Bir cami düşünün ki tartışması hala devam ediyor. Diyeceksiniz ki ne tartışması? Caminin isminden dolayı. Caminin ismi “Sankiyedim” olmasaydı belki bu tartışmaya gerek yoktu. Ama caminin ismi “SANKİYEDİM” olunca, işte tartışma burada başlıyor. İsterseniz önce hikâyesini anlatalım sonra niye ismine taktık onu da anlatırız.
400 YILLIK CAMİ AMA SAHİP ÇIKAMADIK
18.yüzyılda inşa edilmiş ve 200 kişi ağırlayabilen SANKİYEDİM Câmii İstanbul Fatih semtinde bulunmaktır. Câmii ismini Keçeçi Hayreddin veya Adanalı Şakır Efendinin davranışından dolayı almaktadır. Rivayete Keçeçi Hayreddin veya Adanalı Şakır Efendi canı bir meyve veya bir gıda çektiğinde onu almaz ve kendine ‘’sanki yedim’’ dermiş, harcamadığı parayı da evinde bir kutuda biriktirirmiş.

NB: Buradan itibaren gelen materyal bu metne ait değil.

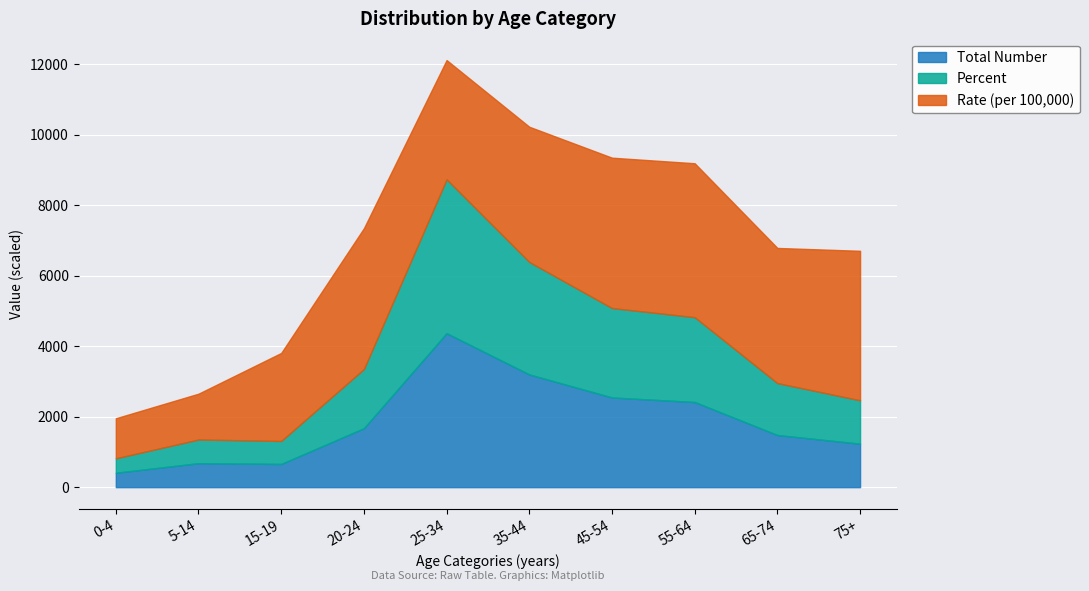

True or false: Total Number and Percent intersect in this chart.

False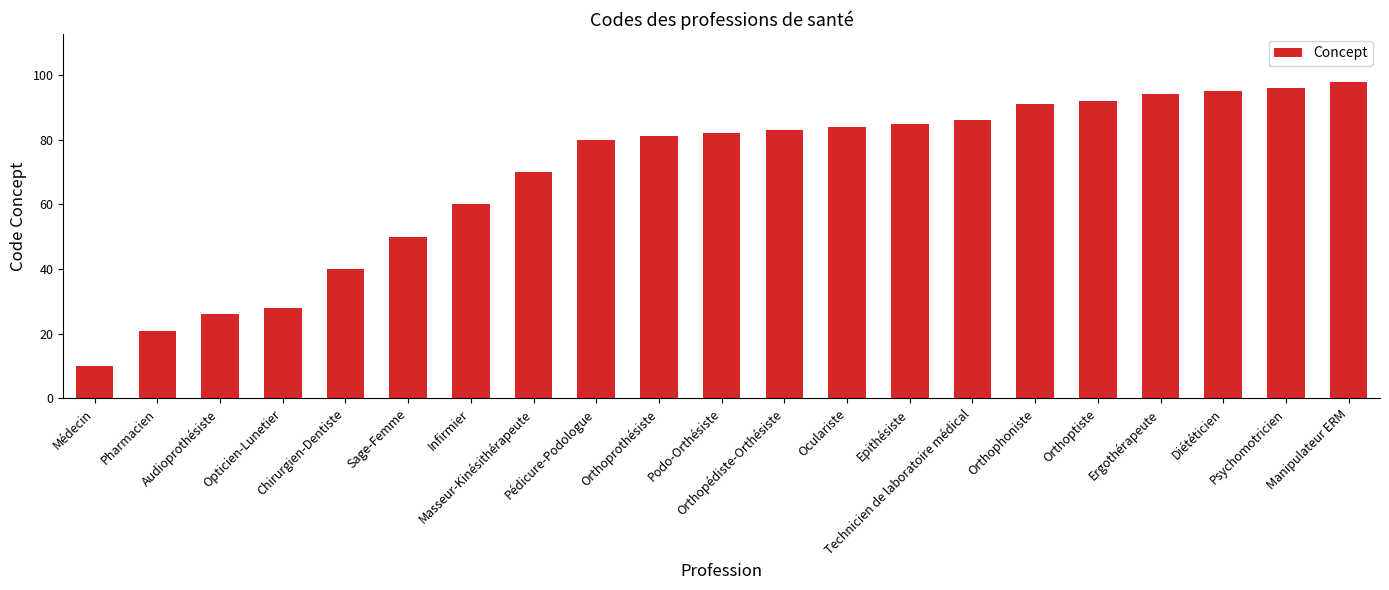

Rank the categories by value from lowest to highest.

Médecin, Pharmacien, Audioprothésiste, Opticien-Lunetier, Chirurgien-Dentiste, Sage-Femme, Infirmier, Masseur-Kinésithérapeute, Pédicure-Podologue, Orthoprothésiste, Podo-Orthésiste, Orthopédiste-Orthésiste, Oculariste, Epithésiste, Technicien de laboratoire médical, Orthophoniste, Orthoptiste, Ergothérapeute, Diététicien, Psychomotricien, Manipulateur ERM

Niyeti o para ile bir cami inşa etmekmiş, bunu da ‘’sanki yedim’’ diyerek gerçekleştirmiş… SANKİYEDİM Câmii Birinci Dünya Savaşı’ndan önceki Fatih yangınında harap olmuş… 1959-60 yıllarında halkın yardımıyla, aslında farklı biçimde yeniden yaptırıldı ve bugün hizmet vermeye devam ediyor.
NEDEN İSMİ SANKİYEDİM
Osmanlı döneminde, orta halli bir esnaf, padişahların yaptırdığı selatin camilerini görüp imrenmiş ve kendisi de bir cami yaptırmak istemiş. Cami yaptırma niyeti kalbinde öyle güçlenmiş ki, bir tutku halini almış. Ama ne hali, ne de maddî durumu cami yaptırmaya müsaitmiş. Her zaman olduğu gibi çevresindeki insanlar yolundan çevirip, ümidini kırmak için seferber olmuşlar. “Gel vazgeç bu sevdadan, boyundan büyük işlere kalkışma…” deseler de o yolundan dönmemiş.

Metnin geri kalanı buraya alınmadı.